Notáveis e comoventes são os desempenhos dos atores, todos hábeis nas contracenas, nas falas, no canto e nas coreografias. Vanessa Gerbelli materializa em espirais sentimentais a delicadeza do ser humano exposto aos abismos da própria mente. Seus gestos, sua movimentação física, a expressão do seu rosto conduzem a percepção do público para as perguntas mais radicais a propósito do sentido da vida. Ela está magistral. Cristiano Gualda impressiona ao defender o parceiro perfeito, complementar, o companheiro de aventura presente e distante, leal e traiçoeiro, personagem que revela os torvelinhos da família e desencadeia novos fluxos de expressão. André Dias traduz as soluções, as arbitrariedades e os impasses da medicina e da sociedade diante dos desvarios da razão, materializa com fina ironia a arrogância institucional diante do indivíduo. Carol Futuro desenha a filha rejeitada, sem cor, em tons requintados de submissão e rebeldia, aponta com eficiência a busca de seu próprio espaço e a quebra da prisão. Olavo Cavalheiro seduz como o filho perfeito, constrói uma efígie de impacto, é um fantasma denso, impositivo. Victor Maia, namorado de Carol, define com nitidez os limites externos da família.

 

A obra é um sucesso internacional, acumulou diversos prêmios, mais do que merecidos – ir ao teatro é também uma oportunidade para constatar as qualidades de uma criação capaz de encantar o mundo. E uma oportunidade excepcional para pensar as razões eficientes para explicar o fato. A versão brasileira, assinada por Tadeu Aguiar, responsável tanto pela tradução como pela direção geral, faz justiça à trajetória vitoriosa. Impressiona a maestria do diretor para sustentar o fluxo de emoção que impregna a cena, em todas as suas variações, pois são vários os momentos de humor, ao lado de uma sensação dramática muito sofisticada.
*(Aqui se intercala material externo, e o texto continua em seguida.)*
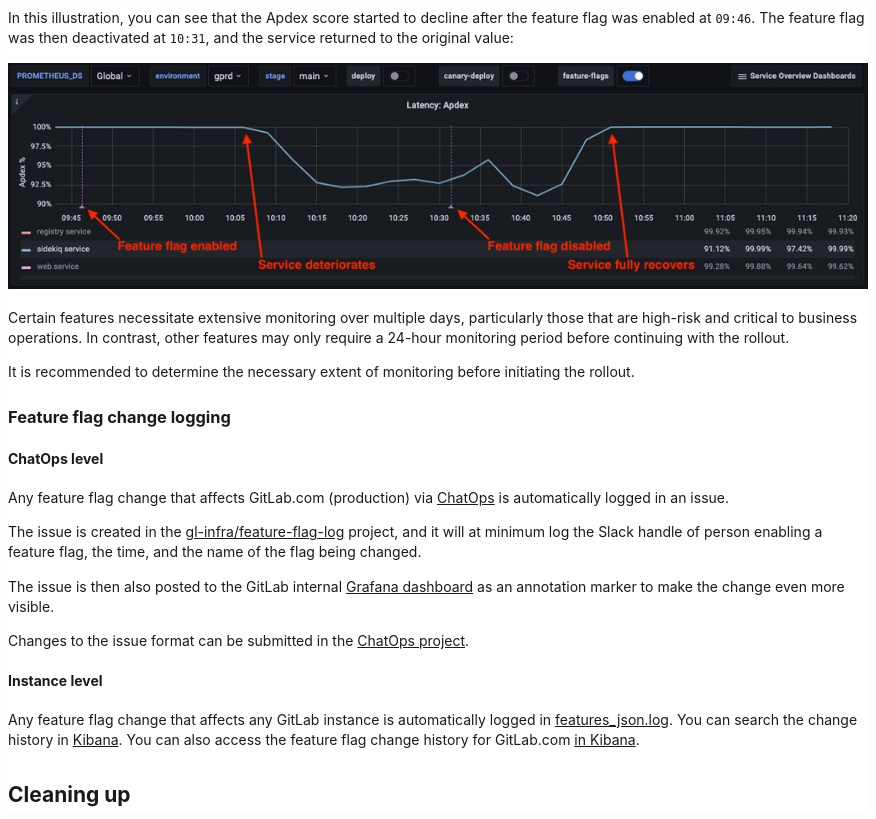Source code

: In this illustration, you can see that the Apdex score started to decline after the feature flag was enabled at `09:46`. The feature flag was then deactivated at `10:31`, and the service returned to the original value:

![Feature flag metrics](../img/feature-flag-metrics.png)

Certain features necessitate extensive monitoring over multiple days, particularly those that are high-risk and critical to business operations. In contrast, other features may only require a 24-hour monitoring period before continuing with the rollout.

It is recommended to determine the necessary extent of monitoring before initiating the rollout.

### Feature flag change logging

#### ChatOps level

Any feature flag change that affects GitLab.com (production) via [ChatOps](https://gitlab.com/gitlab-com/chatops)
is automatically logged in an issue.

The issue is created in the
[gl-infra/feature-flag-log](https://gitlab.com/gitlab-com/gl-infra/feature-flag-log/-/issues?scope=all&state=closed)
project, and it will at minimum log the Slack handle of person enabling
a feature flag, the time, and the name of the flag being changed.

The issue is then also posted to the GitLab internal
[Grafana dashboard](https://dashboards.gitlab.net/) as an annotation
marker to make the change even more visible.

Changes to the issue format can be submitted in the
[ChatOps project](https://gitlab.com/gitlab-com/chatops).

#### Instance level

Any feature flag change that affects any GitLab instance is automatically logged in
[features_json.log](../../administration/logs/index.md#features_jsonlog).
You can search the change history in [Kibana](https://handbook.gitlab.com/handbook/support/workflows/kibana/).
You can also access the feature flag change history for GitLab.com [in Kibana](https://log.gprd.gitlab.net/goto/d060337c017723084c6d97e09e591fc6).

## Cleaning up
Não é o caso de um melodrama, de um desfile de pieguices ou de emoções baratas: a cena tem uma nobreza impressionante, não menospreza a capacidade nossa de sentir; na verdade, ela pretende nos auxiliar a conquistar um salvo-conduto, um passe para contemplar com maioridade a vida, o mundo.

 

A qualidade da exposição emocional resulta da qualidade da música (Tom Kitt), traduzida com eficiência por Liliane Secco, responsável pela direção musical. A tessitura da música com as letras e a ação (texto e letras de Brian Yorkey) revela o nascimento de um formato teatral novo do musical, revolucionário,  em que há ousadia diante das soluções usuais do gênero. Apesar do verdadeiro musical supor o desenvolvimento da ação em música, aqui acontece uma simbiose vertiginosa entre música, palavra, ação e sentimento,  sob uma arquitetura muito sutil. A cena é, digamos, diabolicamente, “quase normal”, como se pudesse ser, de repente, apenas teatro dramático ou singelo musical. Trata-se de um brincadeira com esta hipótese. No fundo, estamos diante da excelência de uma proposição inusitada, o convite para aceitar uma dose de loucura da cena, uma cena em que o ser humano desfila em liberdade total, capaz de falar dos seus sentimentos e delírios mais íntimos, seus sonhos absolutos, capaz de cantar, dançar e expor sua loucura transcendental.  Enfim, foi inventado  o teatro de um homem novo, com suas normalidades e maluquices, o homem livre. Nem pense: seja um cidadão do seu tempo, corra, vá ver.